▶ WHAT IS BEING ASKED: Could you transcribe all of the data exactly and skip any pictures?

BEGIN RECORDS FOR THE EXERCISE

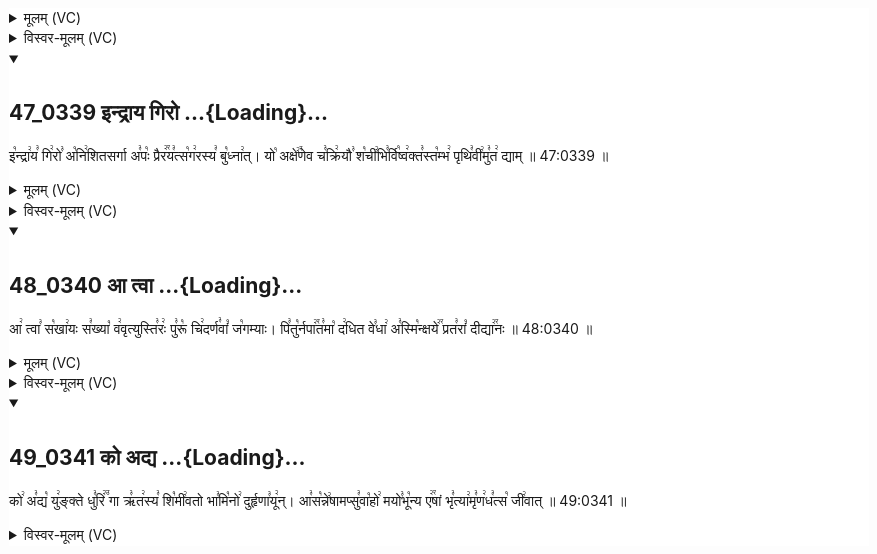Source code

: <details><summary>मूलम् (VC)</summary></details>
<details><summary>विस्वर-मूलम् (VC)</summary></details>
</details>
</div>
<div class="js_include" includetitle="true" newlevelforh1="2" unfilled url="/vedAH_sAma/kauthumam/saMhitA/mUlam/1_pUrvArchikaH/4/1/47_0339_indrAya_giro.md">
<details open><summary><h2>47_0339 इन्द्राय गिरो ...{Loading}...</h2></summary>

इ꣡न्द्रा꣢य꣣ गि꣢रो꣣ अ꣡नि꣢शितसर्गा अ꣣पः꣡ प्रैर꣢꣯य꣣त्स꣡ग꣢रस्य꣣ बु꣡ध्ना꣢त्। यो꣡ अक्षे꣢꣯णेव च꣣क्रि꣢यौ꣣ श꣡ची꣢भि꣣र्वि꣡ष्व꣢क्त꣣स्त꣡म्भ꣢ पृथि꣣वी꣢मु꣣त꣢ द्याम् ॥ 47:0339 ॥

<details><summary>मूलम् (VC)</summary>

इ꣡न्द्रा꣢य꣣ गि꣢रो꣣ अ꣡नि꣢शितसर्गा अ꣣पः꣡ प्रै꣢꣯रय꣣त्स꣡ग꣢रस्य꣣ बु꣡ध्ना꣢त् । यो꣡ अक्षे꣢꣯णेव च꣣क्रि꣢यौ꣣ श꣡ची꣢भि꣣र्वि꣡ष्व꣢क्त꣣स्त꣡म्भ꣢ पृथि꣣वी꣢मु꣣त꣢ द्याम् ॥३३९॥
</details>
<details><summary>विस्वर-मूलम् (VC)</summary>

इन्द्राय गिरो अनिशितसर्गा अपः प्रैरयत्सगरस्य बुध्नात् । यो अक्षेणेव चक्रियौ शचीभिर्विष्वक्तस्तम्भ पृथिवीमुत द्याम् ॥३३९॥
</details>
</details>
</div>
<div class="js_include" includetitle="true" newlevelforh1="2" unfilled url="/vedAH_sAma/kauthumam/saMhitA/mUlam/1_pUrvArchikaH/4/1/48_0340_A_tvA.md">
<details open><summary><h2>48_0340 आ त्वा ...{Loading}...</h2></summary>

आ꣢ त्वा꣣ स꣡खा꣢यः स꣣ख्या꣡ व꣢वृत्युस्ति꣣रः꣢ पु꣣रू꣡ चि꣢दर्ण꣣वां꣡ ज꣡गम्याः। पि꣣तु꣡र्नपा꣢꣯त꣣मा꣡ द꣢धित वे꣣धा꣢ अ꣣स्मि꣡न्क्षये꣢꣯ प्रत꣣रां꣡ दीद्या꣢꣯नः ॥ 48:0340 ॥

<details><summary>मूलम् (VC)</summary>

आ꣢ त्वा꣣ स꣡खा꣢यः स꣣ख्या꣡ व꣢वृत्युस्ति꣣रः꣢ पु꣣रू꣡ चि꣢दर्ण꣣वां꣡ ज꣢गम्याः । पि꣣तु꣡र्नपा꣢꣯त꣣मा꣡ द꣢धीत वे꣣धा꣡ अ꣣स्मि꣡न्क्षये꣢꣯ प्रत꣣रां꣡ दीद्या꣢꣯नः ॥३४०॥
</details>
<details><summary>विस्वर-मूलम् (VC)</summary>

आ त्वा सखायः सख्या ववृत्युस्तिरः पुरू चिदर्णवां जगम्याः । पितुर्नपातमा दधीत वेधा अस्मिन्क्षये प्रतरां दीद्यानः ॥३४०॥
</details>
</details>
</div>
<div class="js_include" includetitle="true" newlevelforh1="2" unfilled url="/vedAH_sAma/kauthumam/saMhitA/mUlam/1_pUrvArchikaH/4/1/49_0341_ko_adya.md">
<details open><summary><h2>49_0341 को अद्य ...{Loading}...</h2></summary>

को꣢ अ꣣द्य꣡ यु꣢ङ्क्ते धु꣣रि꣢꣫ गा ऋ꣣त꣢स्य꣣ शि꣡मी꣢वतो भा꣣मि꣡नो꣢ दुर्हृणा꣣यू꣢न्। आ꣣स꣡न्ने꣢षामप्सु꣣वा꣡हो꣢ मयो꣣भू꣡न्य ए꣢꣯षां भृ꣣त्या꣢मृ꣣ण꣢ध꣣त्स꣡ जी꣢वात् ॥ 49:0341 ॥

<details><summary>विस्वर-मूलम् (VC)</summary>

को अद्य युङ्क्ते धुरि गा ऋतस्य शिमीवतो भामिनो दुर्हृणायून् । आसन्नेषामप्सुवाहो मयोभून्य एषां भृत्यामृणधत्स जीवात् ॥३४१॥
</details>
</details>
</div>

END RECORDS FOR THE EXERCISE

▶ FINISHED EXERCISE:
Source code

: <details><summary>मूलम् (VC)</summary></details>
<details><summary>विस्वर-मूलम् (VC)</summary></details>
</details>
</div>
<div class="js_include" includetitle="true" newlevelforh1="2" unfilled url="/vedAH_sAma/kauthumam/saMhitA/mUlam/1_pUrvArchikaH/4/1/47_0339_indrAya_giro.md">
<details open><summary><h2>47_0339 इन्द्राय गिरो ...{Loading}...</h2></summary>

इ꣡न्द्रा꣢य꣣ गि꣢रो꣣ अ꣡नि꣢शितसर्गा अ꣣पः꣡ प्रैर꣢꣯य꣣त्स꣡ग꣢रस्य꣣ बु꣡ध्ना꣢त्। यो꣡ अक्षे꣢꣯णेव च꣣क्रि꣢यौ꣣ श꣡ची꣢भि꣣र्वि꣡ष्व꣢क्त꣣स्त꣡म्भ꣢ पृथि꣣वी꣢मु꣣त꣢ द्याम् ॥ 47:0339 ॥

<details><summary>मूलम् (VC)</summary>

इ꣡न्द्रा꣢य꣣ गि꣢रो꣣ अ꣡नि꣢शितसर्गा अ꣣पः꣡ प्रै꣢꣯रय꣣त्स꣡ग꣢रस्य꣣ बु꣡ध्ना꣢त् । यो꣡ अक्षे꣢꣯णेव च꣣क्रि꣢यौ꣣ श꣡ची꣢भि꣣र्वि꣡ष्व꣢क्त꣣स्त꣡म्भ꣢ पृथि꣣वी꣢मु꣣त꣢ द्याम् ॥३३९॥
</details>
<details><summary>विस्वर-मूलम् (VC)</summary>

इन्द्राय गिरो अनिशितसर्गा अपः प्रैरयत्सगरस्य बुध्नात् । यो अक्षेणेव चक्रियौ शचीभिर्विष्वक्तस्तम्भ पृथिवीमुत द्याम् ॥३३९॥
</details>
</details>
</div>
<div class="js_include" includetitle="true" newlevelforh1="2" unfilled url="/vedAH_sAma/kauthumam/saMhitA/mUlam/1_pUrvArchikaH/4/1/48_0340_A_tvA.md">
<details open><summary><h2>48_0340 आ त्वा ...{Loading}...</h2></summary>

आ꣢ त्वा꣣ स꣡खा꣢यः स꣣ख्या꣡ व꣢वृत्युस्ति꣣रः꣢ पु꣣रू꣡ चि꣢दर्ण꣣वां꣡ ज꣡गम्याः। पि꣣तु꣡र्नपा꣢꣯त꣣मा꣡ द꣢धित वे꣣धा꣢ अ꣣स्मि꣡न्क्षये꣢꣯ प्रत꣣रां꣡ दीद्या꣢꣯नः ॥ 48:0340 ॥

<details><summary>मूलम् (VC)</summary>

आ꣢ त्वा꣣ स꣡खा꣢यः स꣣ख्या꣡ व꣢वृत्युस्ति꣣रः꣢ पु꣣रू꣡ चि꣢दर्ण꣣वां꣡ ज꣢गम्याः । पि꣣तु꣡र्नपा꣢꣯त꣣मा꣡ द꣢धीत वे꣣धा꣡ अ꣣स्मि꣡न्क्षये꣢꣯ प्रत꣣रां꣡ दीद्या꣢꣯नः ॥३४०॥
</details>
<details><summary>विस्वर-मूलम् (VC)</summary>

आ त्वा सखायः सख्या ववृत्युस्तिरः पुरू चिदर्णवां जगम्याः । पितुर्नपातमा दधीत वेधा अस्मिन्क्षये प्रतरां दीद्यानः ॥३४०॥
</details>
</details>
</div>
<div class="js_include" includetitle="true" newlevelforh1="2" unfilled url="/vedAH_sAma/kauthumam/saMhitA/mUlam/1_pUrvArchikaH/4/1/49_0341_ko_adya.md">
<details open><summary><h2>49_0341 को अद्य ...{Loading}...</h2></summary>

को꣢ अ꣣द्य꣡ यु꣢ङ्क्ते धु꣣रि꣢꣫ गा ऋ꣣त꣢स्य꣣ शि꣡मी꣢वतो भा꣣मि꣡नो꣢ दुर्हृणा꣣यू꣢न्। आ꣣स꣡न्ने꣢षामप्सु꣣वा꣡हो꣢ मयो꣣भू꣡न्य ए꣢꣯षां भृ꣣त्या꣢मृ꣣ण꣢ध꣣त्स꣡ जी꣢वात् ॥ 49:0341 ॥

<details><summary>विस्वर-मूलम् (VC)</summary>

को अद्य युङ्क्ते धुरि गा ऋतस्य शिमीवतो भामिनो दुर्हृणायून् । आसन्नेषामप्सुवाहो मयोभून्य एषां भृत्यामृणधत्स जीवात् ॥३४१॥
</details>
</details>
</div>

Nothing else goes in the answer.